» Exercise brief
The span to repeat in the listing below runs from the line containing "Figure 1. Ligand–BFCAs–radioisotope" to the line containing "Fig 9. Hunterdon", inclusive. Repeat it exactly, and only it.

» Data shown
>>>>

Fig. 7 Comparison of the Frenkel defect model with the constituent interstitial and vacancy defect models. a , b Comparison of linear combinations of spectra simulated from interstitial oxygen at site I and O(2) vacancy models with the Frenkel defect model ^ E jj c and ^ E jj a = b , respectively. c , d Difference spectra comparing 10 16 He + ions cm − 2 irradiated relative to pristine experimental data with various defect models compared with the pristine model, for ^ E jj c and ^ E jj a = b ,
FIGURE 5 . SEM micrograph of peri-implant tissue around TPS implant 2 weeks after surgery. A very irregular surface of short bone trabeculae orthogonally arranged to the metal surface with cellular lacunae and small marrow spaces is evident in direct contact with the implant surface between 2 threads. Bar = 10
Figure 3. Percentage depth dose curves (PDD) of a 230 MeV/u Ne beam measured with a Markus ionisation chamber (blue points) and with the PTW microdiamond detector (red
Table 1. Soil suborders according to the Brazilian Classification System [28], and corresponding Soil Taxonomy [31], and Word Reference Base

<<<<
>>>>

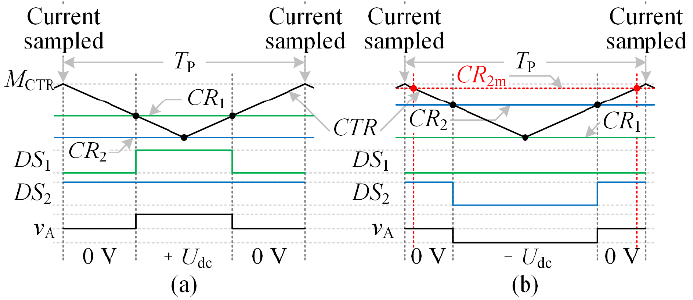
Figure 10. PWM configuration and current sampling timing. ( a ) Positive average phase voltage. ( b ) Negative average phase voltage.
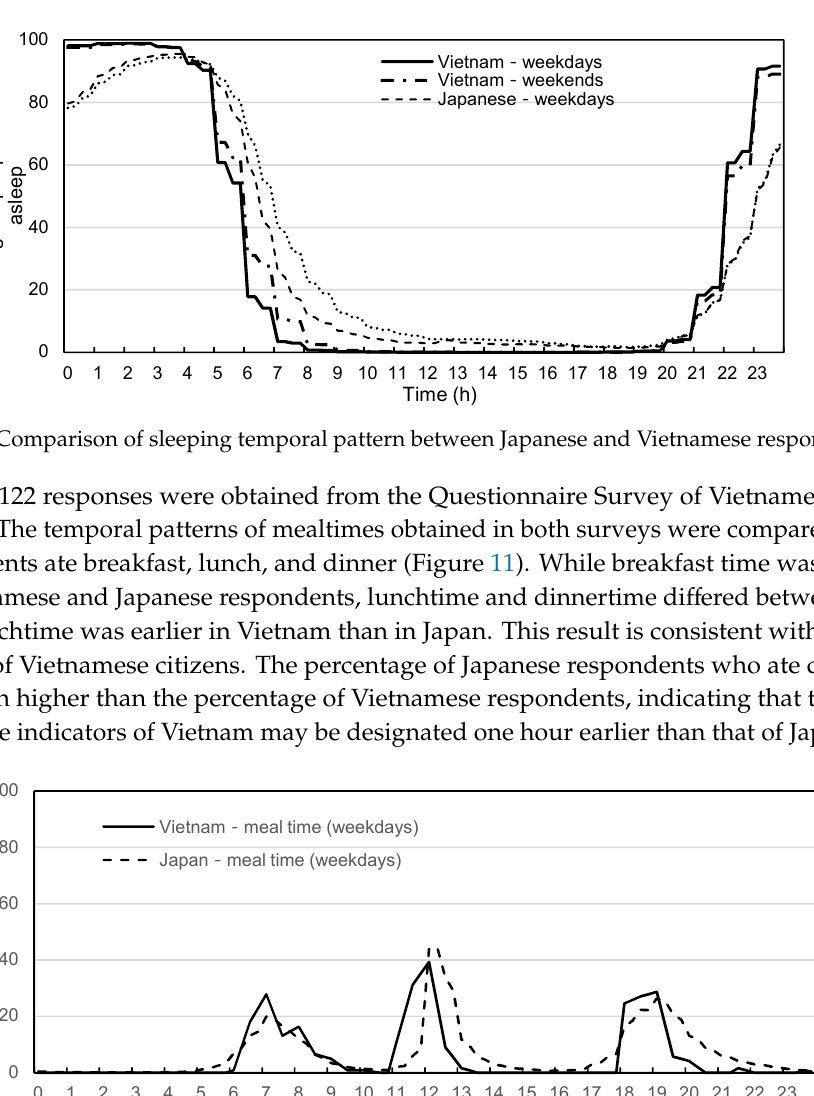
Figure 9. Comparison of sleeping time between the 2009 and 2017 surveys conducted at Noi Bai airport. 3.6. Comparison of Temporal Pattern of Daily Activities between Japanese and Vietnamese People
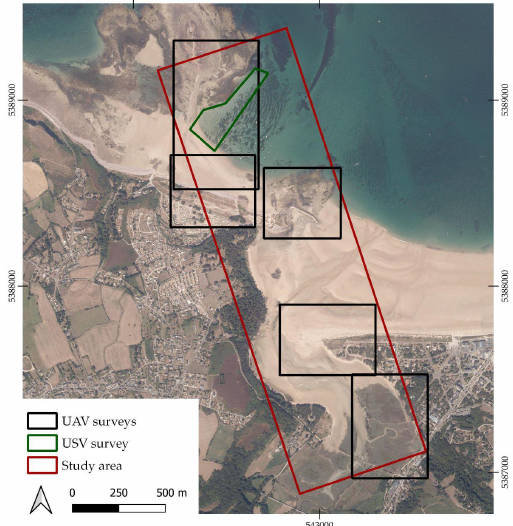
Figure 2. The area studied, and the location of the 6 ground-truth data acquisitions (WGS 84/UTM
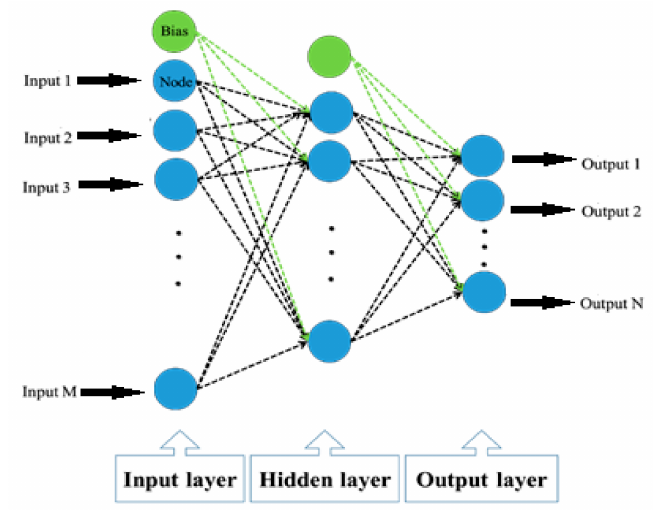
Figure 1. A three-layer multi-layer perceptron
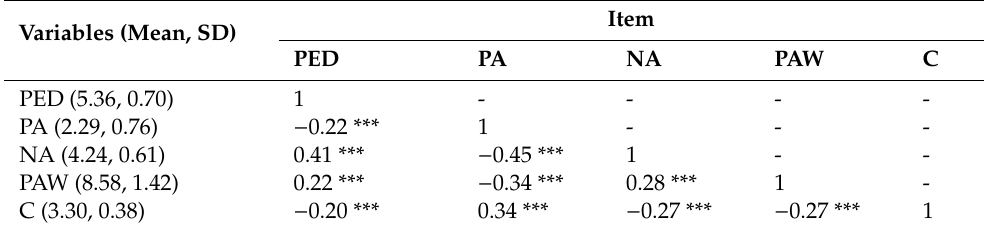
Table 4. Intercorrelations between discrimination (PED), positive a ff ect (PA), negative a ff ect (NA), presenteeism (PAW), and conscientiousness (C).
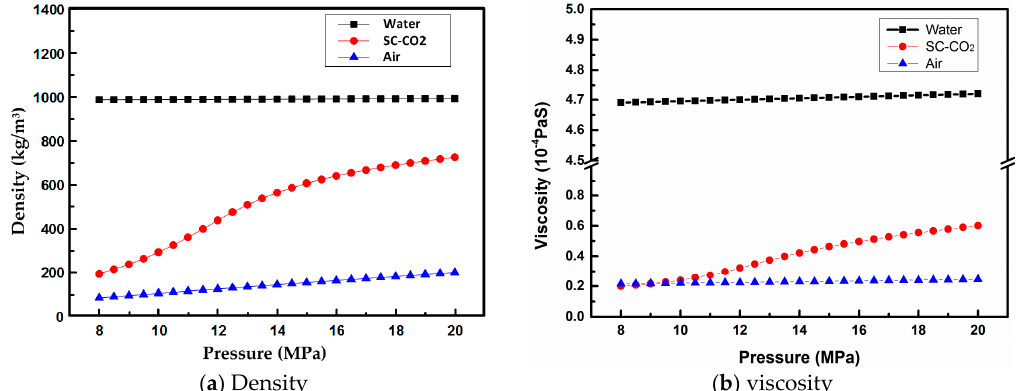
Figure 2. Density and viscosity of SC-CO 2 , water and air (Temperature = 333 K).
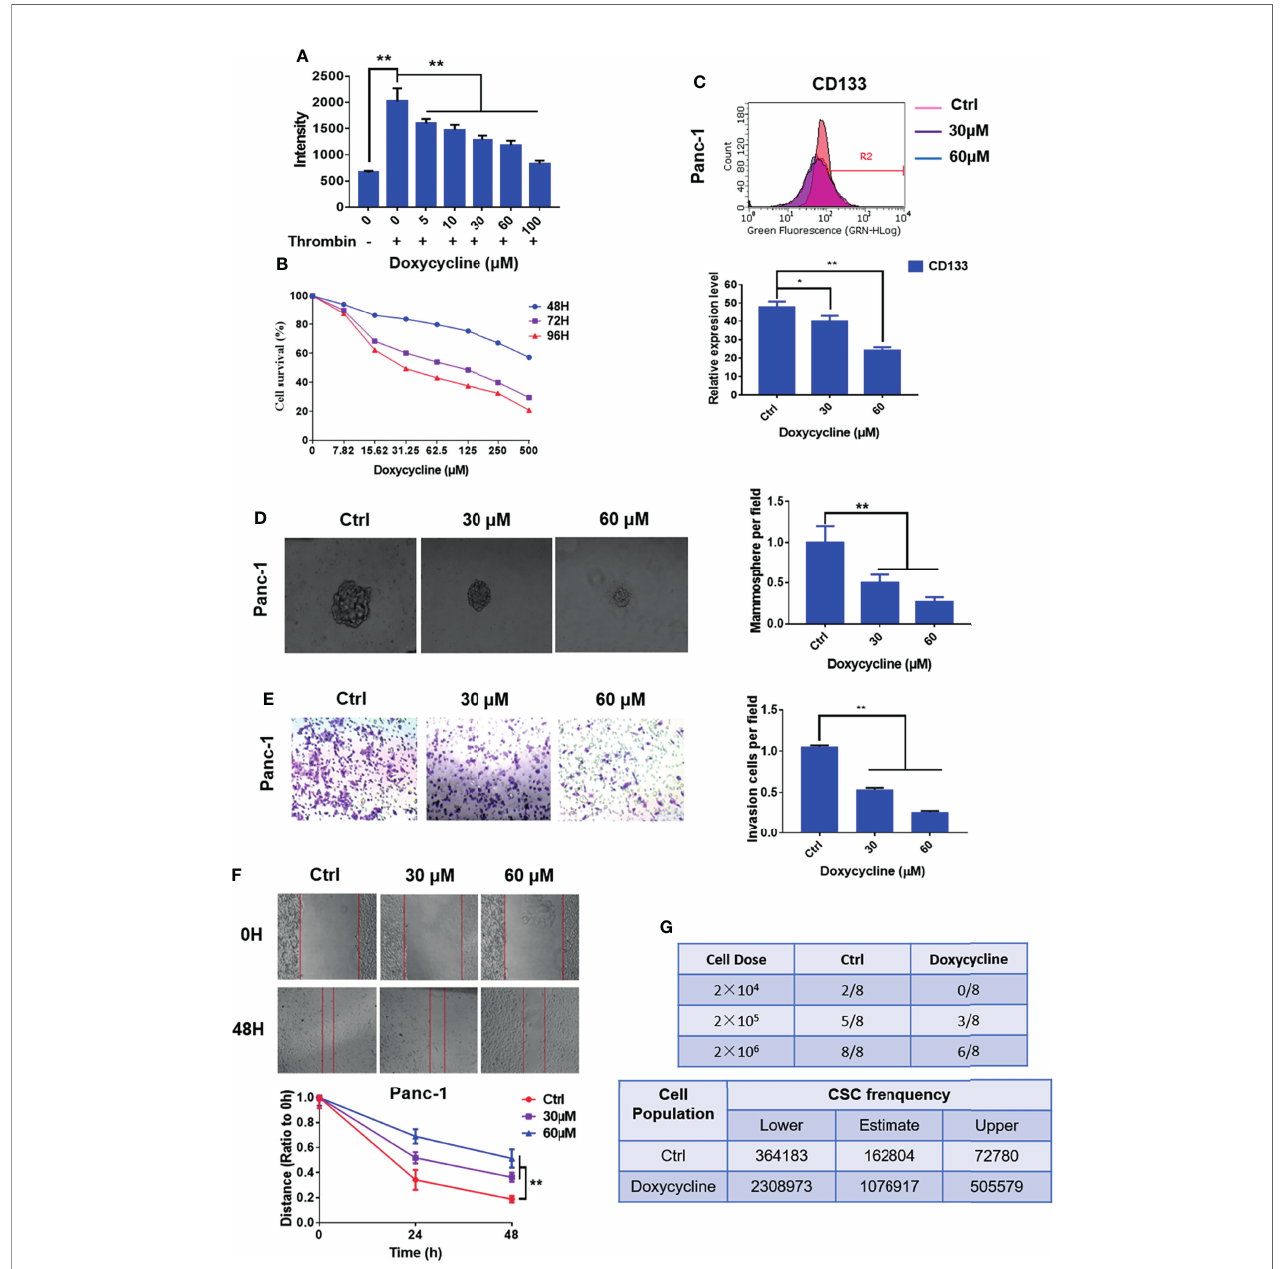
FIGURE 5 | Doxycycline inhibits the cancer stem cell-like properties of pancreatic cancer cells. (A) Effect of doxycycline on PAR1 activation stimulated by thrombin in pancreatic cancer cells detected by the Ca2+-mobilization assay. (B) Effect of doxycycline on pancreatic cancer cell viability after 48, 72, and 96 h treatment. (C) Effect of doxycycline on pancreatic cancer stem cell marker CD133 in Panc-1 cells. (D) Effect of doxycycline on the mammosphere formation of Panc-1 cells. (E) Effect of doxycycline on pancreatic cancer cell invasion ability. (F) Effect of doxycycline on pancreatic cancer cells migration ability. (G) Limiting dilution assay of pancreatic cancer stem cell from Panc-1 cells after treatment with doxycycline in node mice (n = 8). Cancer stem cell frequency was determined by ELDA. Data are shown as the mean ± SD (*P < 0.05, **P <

<<<<
>>>>

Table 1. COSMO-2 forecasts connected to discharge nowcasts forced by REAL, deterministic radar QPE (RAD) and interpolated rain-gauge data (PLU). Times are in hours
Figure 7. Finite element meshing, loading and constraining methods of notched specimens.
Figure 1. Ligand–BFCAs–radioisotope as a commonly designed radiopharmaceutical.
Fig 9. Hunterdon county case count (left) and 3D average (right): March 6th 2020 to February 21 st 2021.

<<<<

» Solution for this task
Figure 1. Ligand–BFCAs–radioisotope as a commonly designed radiopharmaceutical.
Fig 9. Hunterdon county case count (left) and 3D average (right): March 6th 2020 to February 21 st 2021.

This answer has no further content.